Best reported Q_i values at single-photon power and 20 mK: High-resistivity silicon substrate (>10 kΩ-cm): Q_i = 2-5 × 10^6. Sapphire (C-plane, EFG-grown): Q_i = 5-10 × 10^6. Niobium on sapphire: Q_i = 1-5 × 10^6 (limited by Nb surface oxide). Aluminum on silicon (transmon typical): Q_i = 0.5-3 × 10^6. Tantalum on sapphire (recent breakthrough): Q_i = 5-30 × 10^6 (reduced TLS density at the metal-substrate interface). TiN on silicon: Q_i = 1-10 × 10^6. These Q_i values translate directly to qubit T1 limits: T1_max = Q_i / (2*pi*f) = Q_i/(2*pi*5e9). For Q_i = 10^6 at 5 GHz: T1_max = 32 μs. For Q_i = 10^7: T1_max = 320 μs. This explains why materials research is critical for pushing qubit coherence beyond current limits of ~100-300 μs.

Common Questions

Frequently Asked Questions

Why is single-photon measurement power important?

Superconducting qubits operate at the single-photon energy level (E = hf ≈ 3.3 × 10^-24 J at 5 GHz). Dielectric loss at this power level is dominated by unsaturated TLS defects that strongly absorb single photons. At higher power levels (>1000 photons), TLS saturate and the apparent loss decreases by 2-10×, giving a misleadingly optimistic Q_i. Many early qubit loss studies reported high-power Q values that did not predict actual qubit T1 times. Modern loss characterization always reports Q_i at the single-photon level, which directly predicts qubit performance.

What materials should be avoided in qubit circuits?

### [RECORDS]
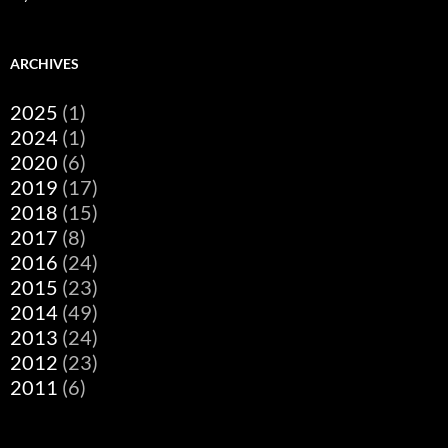
ARCHIVES
2025
(1)
2024
(1)
2020
(6)
2019
(17)
2018
(15)
2017
(8)
2016
(24)
2015
(23)
2014
(49)
2013
(24)
2012
(23)
2011
(6)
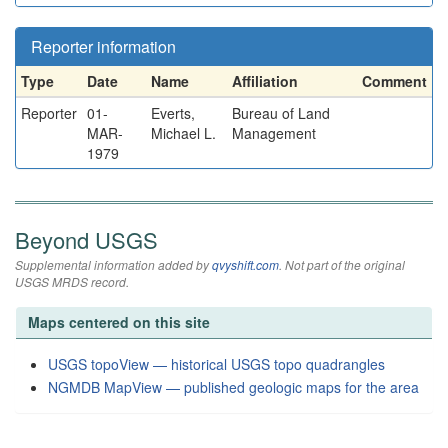
Reporter information
Type
Date
Name
Affiliation
Comment
Reporter
01-
Everts,
Bureau of Land
MAR-
Michael L.
Management
1979
Beyond USGS
Supplemental information added by
qvyshift.com
. Not part of the original
USGS MRDS record.
Maps centered on this site
USGS topoView — historical USGS topo quadrangles
NGMDB MapView — published geologic maps for the area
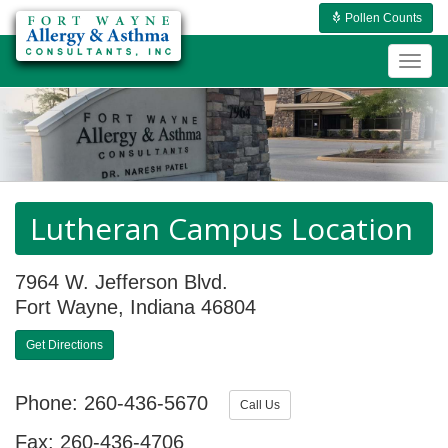
Pollen Counts
Togg
navig
Lutheran Campus Location
7964 W. Jefferson Blvd.
Fort Wayne, Indiana 46804
Get Directions
Phone: 260-436-5670
Call Us
Fax: 260-436-4706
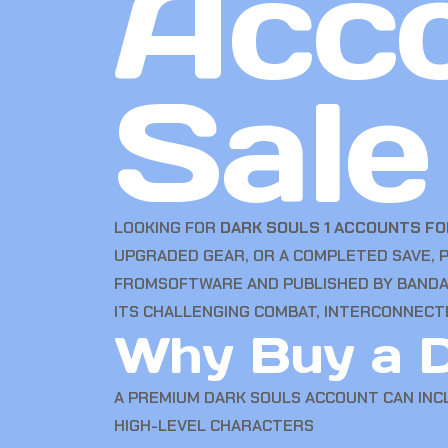
Acco
Sale
LOOKING FOR
DARK SOULS 1 ACCOUNTS FO
UPGRADED GEAR, OR A COMPLETED SAVE, 
FROMSOFTWARE AND PUBLISHED BY BANDAI 
ITS CHALLENGING COMBAT, INTERCONNECT
Why Buy a D
A PREMIUM DARK SOULS ACCOUNT CAN INC
HIGH-LEVEL CHARACTERS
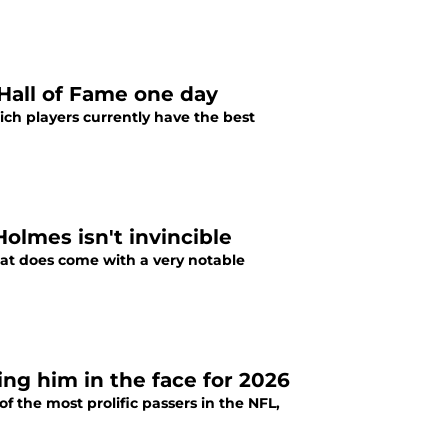
 Hall of Fame one day
ich players currently have the best
olmes isn't invincible
 that does come with a very notable
ing him in the face for 2026
 the most prolific passers in the NFL,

### [WORK REQUEST 1]
From the text on qubit dielectric loss, write out the passage between "Frequently Asked Questions" and "in qubit circuits?", inclusive.
### [WORK REQUEST 2]
Shorten the paragraph in the text on qubit dielectric loss that begins "Superconducting qubits operate at the single-photon energy level," keeping its main facts.
### [WORK REQUEST 3]
Carry on the text on qubit dielectric loss from the point where it stops.

### [EXPECTED ANSWER 1]
Frequently Asked Questions

Why is single-photon measurement power important?

Superconducting qubits operate at the single-photon energy level (E = hf ≈ 3.3 × 10^-24 J at 5 GHz). Dielectric loss at this power level is dominated by unsaturated TLS defects that strongly absorb single photons. At higher power levels (>1000 photons), TLS saturate and the apparent loss decreases by 2-10×, giving a misleadingly optimistic Q_i. Many early qubit loss studies reported high-power Q values that did not predict actual qubit T1 times. Modern loss characterization always reports Q_i at the single-photon level, which directly predicts qubit performance.

What materials should be avoided in qubit circuits?

### [EXPECTED ANSWER 2]
Superconducting qubits work at the single-photon energy level, about 3.3 × 10^-24 J at 5 GHz. At this level, loss comes mainly from unsaturated TLS defects that strongly absorb single photons. Above about 1000 photons, TLS saturate, and loss appears 2-10× lower, which gives a misleadingly optimistic Q_i. Many early studies reported such high-power Q values, which did not predict real qubit T1 times. Modern studies report Q_i at the single-photon level because it directly predicts qubit performance.

### [EXPECTED ANSWER 3]
Amorphous materials with high TLS density are the worst offenders: SiO2 (tan delta ≈ 10^-3): avoid as substrate, interlayer dielectric, or anywhere near the qubit. Si3N4 (tan delta ≈ 10^-4): acceptable for some applications but not in high-field regions. SiNx (PECVD): highly variable, generally 10^-3 to 10^-4, avoid. Photoresist residues: must be completely removed; Even sub-monolayer residues contribute measurable loss. Native metal oxides (AlOx, NbOx): unavoidable on exposed surfaces but minimized through in-situ processing, surface treatments (HF dip for Si, buffered oxide etch for metals), and encapsulation. Best materials: crystalline substrates (silicon, sapphire), and epitaxial or columnar-growth metal films (Al, Ta, Nb, TiN) with minimal grain boundary and interface oxide.

How do I distinguish TLS loss from other loss mechanisms?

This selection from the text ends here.